In 1961, 28-year-old M. Jocelyn Elders became the chief resident at the University of Arkansas, leading a charge of white, male residents and interns. She was the first person in the state of Arkansas to be board certified in pediatric endocrinology. In 1987, Governor Bill Clinton appointed Elders head of the Arkansas Department of Health, and in 1993, President Bill Clinton appointed her the sixteenth Surgeon General of the United States. She was the first black and the second female to hold this position.
Dr. Regina Benjamin
After Regina Benjamin received her medical degree from the University of Alabama at Birmingham, she returned to her Gulf Coast hometown, Bayou la Batre, and opened a small rural health clinic; for 13 years, she was the town’s only doctor. In 1995, at the age of 39, Benjamin became the first black woman, and the first person under the age of 40, to be elected to the American Medical Association Board of Trustees, and in 2002, she became the first black female president of the Medical Association of the State of Alabama. She was chosen “Person of the Week” by ABC World News Tonight, and “Woman of the Year” by both CBS This Morning and People Magazine. Benjamin won a $500,000 MacArthur “genius” award in 2008, and was appointed the eighteenth Surgeon General by President Barack Obama in 2009.

Mary Eliza Mahoney
In 1878, at the age of 33, Mary Eliza Mahoney was accepted into the New England Hospital for Women and Children’s Nursing School, which was the first professional nursing program in the United States. Out of 42 students, she was one of only four students to graduate the following year, making her the first black female nurse in the country. Mahoney championed the cause of racial and gender equality, and in 1920, at the age of 76, she was one of the first women in Boston to register to vote when the Nineteenth Amendment passed.


Dr.

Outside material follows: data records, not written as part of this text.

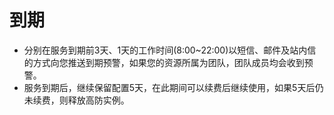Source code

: 

# 到期
- 分别在服务到期前3天、1天的工作时间(8:00~22:00)以短信、邮件及站内信的方式向您推送到期预警，如果您的资源所属为团队，团队成员均会收到预警。
- 服务到期后，继续保留配置5天，在此期间可以续费后继续使用，如果5天后仍未续费，则释放高防实例。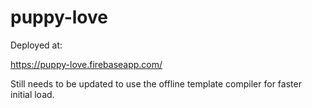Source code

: # puppy-love

Deployed at: 

https://puppy-love.firebaseapp.com/

Still needs to be updated to use the offline template compiler for faster initial load.
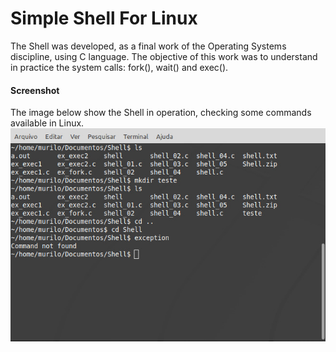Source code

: # Simple Shell For Linux

The Shell was developed, as a final work of the Operating Systems discipline, using C language.
The objective of this work was to understand in practice the system calls: fork(), wait() and exec().

#### Screenshot

The image below show the Shell in operation, checking some commands available in Linux.
![Shell](/Screenshot.jpeg)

Helen Octavia Dickens
In 1934, when 25-year old Helen Octavia Dickens graduated with an M.D. degree from the University of Illinois College of Medicine, she was the only black female in her class. In 1948, Dickens became the director of the Mercy Douglass Hospital Department of Obstetrics and Gynecology in Philadelphia.  In 1950, she became the first black female fellow of the American College of Surgeons. Dickens also taught at the University of Pennsylvania as an instructor, and then a professor, and was appointed professor emeritus in 1985.


Dr. Rebecca Lee Crumpler
In 1860, at the age of 29, Rebecca Lee Crumpler was accepted into the New England Female Medical College. She graduated four years later, becoming the first black female in the United States to obtain an M.D. degree. When the medical college closed in 1873, Crumpler also became the only black female to have graduated from the institution. In 1883, she published The Book of Medical Discourse, which is one of the first medical books to be published by a black person of any gender.